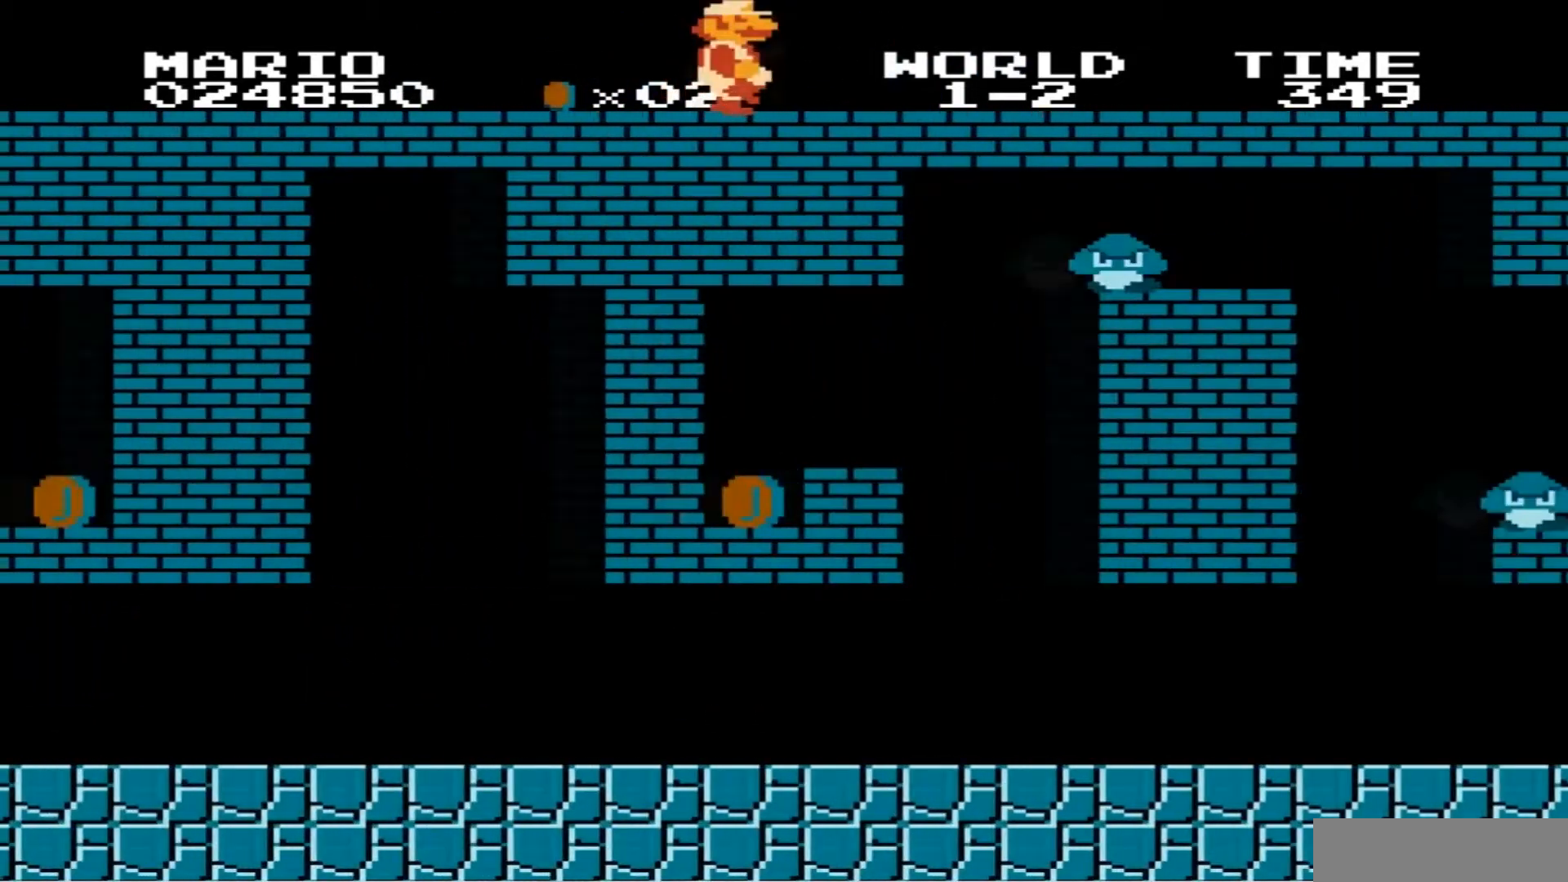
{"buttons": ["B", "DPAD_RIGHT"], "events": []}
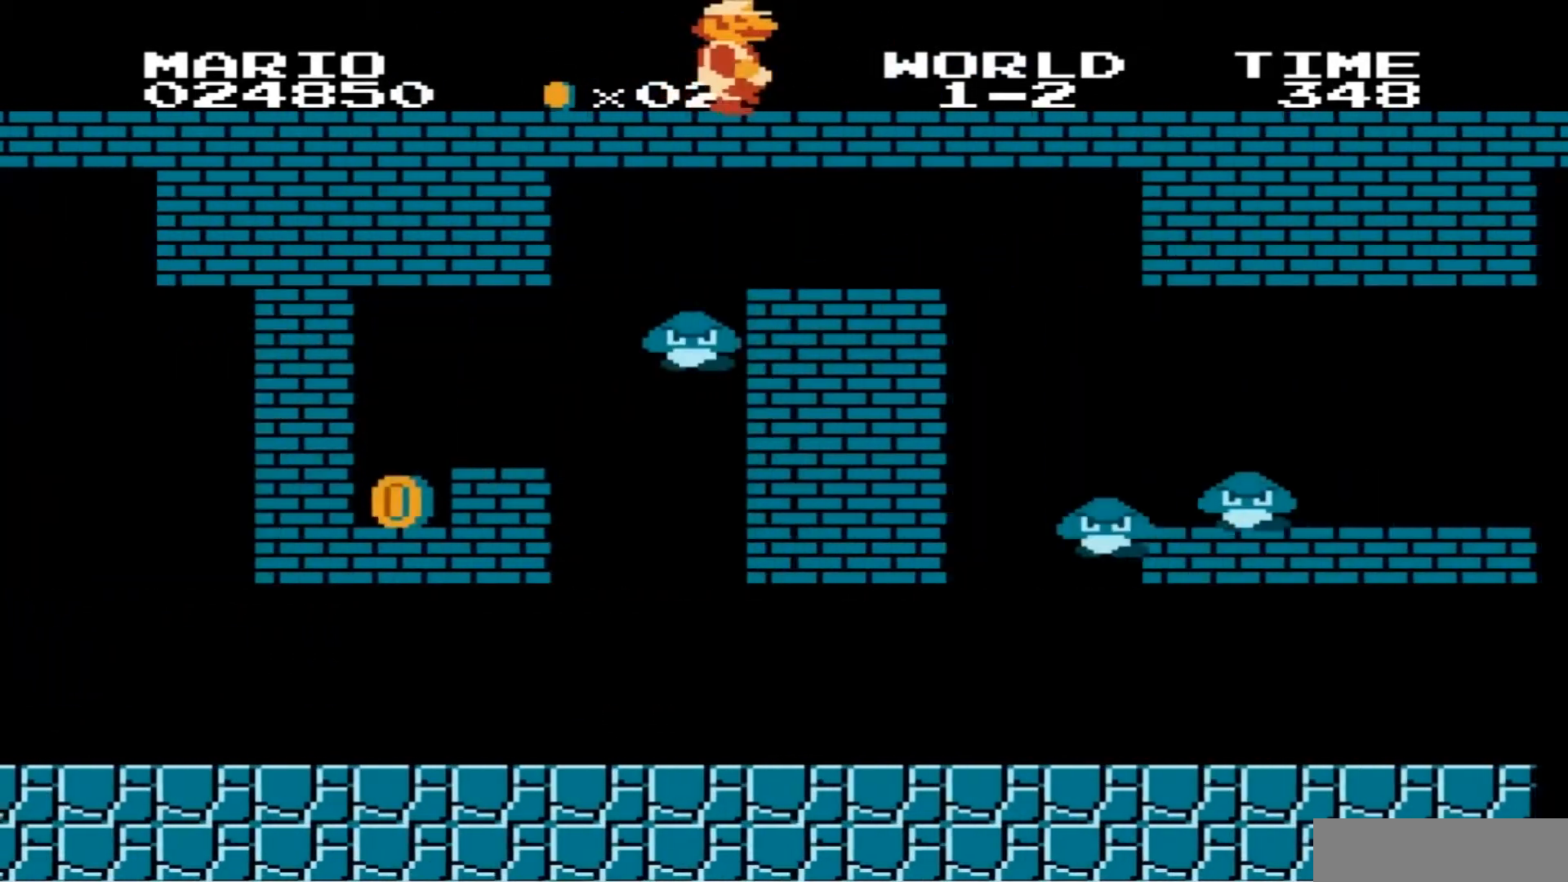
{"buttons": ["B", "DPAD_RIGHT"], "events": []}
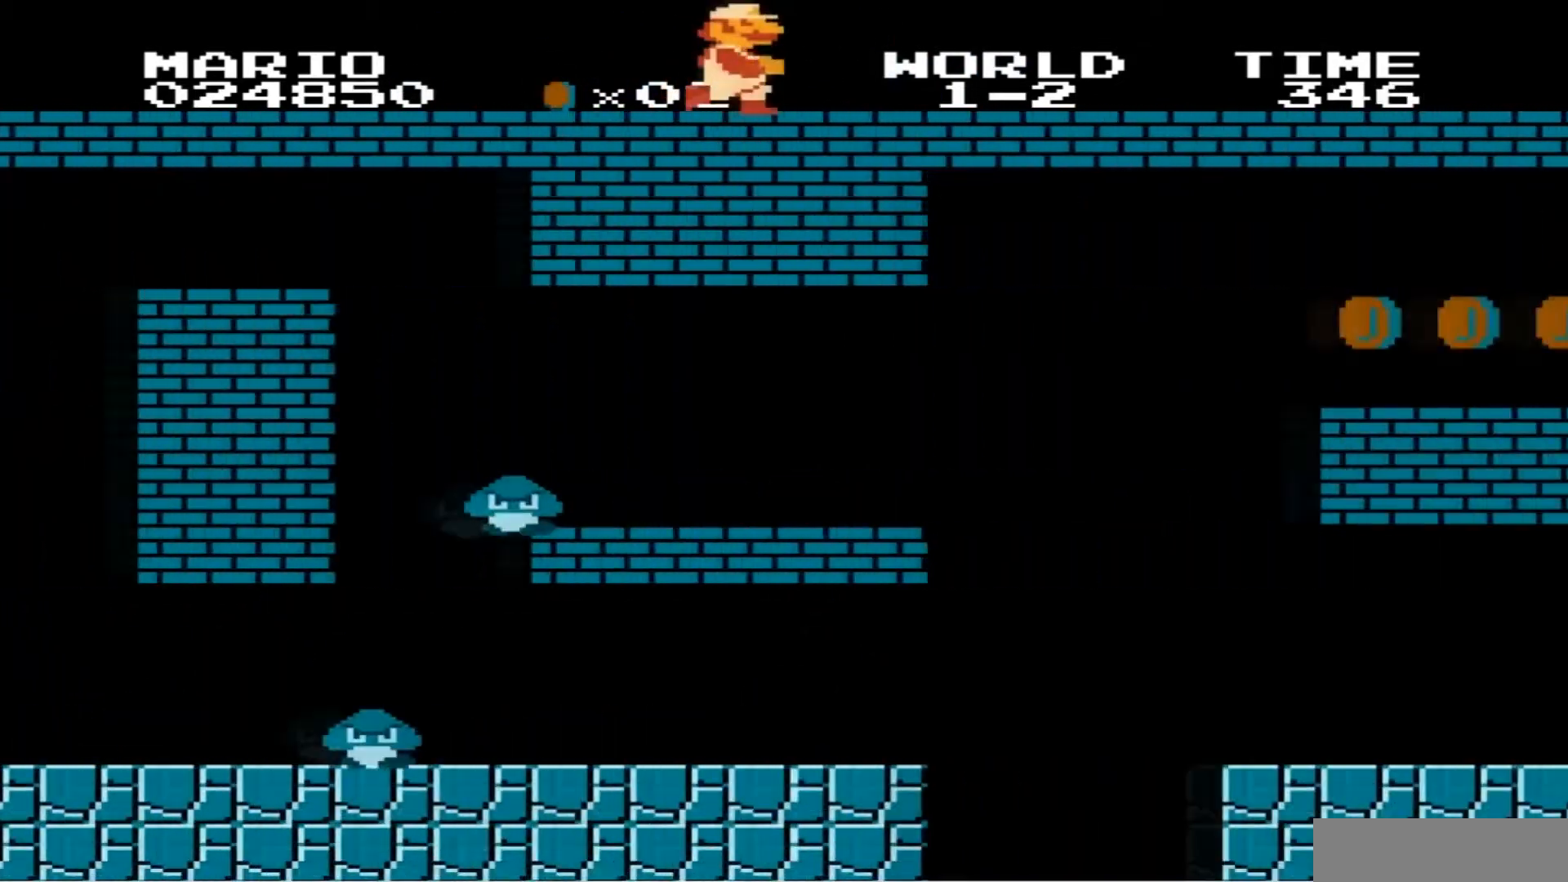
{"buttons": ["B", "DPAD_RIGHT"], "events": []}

WHAT IS REQUIRED> Using the material above, set down every line exactly, but skip the pictures.

WRITTEN RESPONSE>
{"buttons": ["B", "DPAD_RIGHT"], "events": []}
{"buttons": ["B", "DPAD_RIGHT"], "events": []}
{"buttons": ["B", "DPAD_RIGHT"], "events": []}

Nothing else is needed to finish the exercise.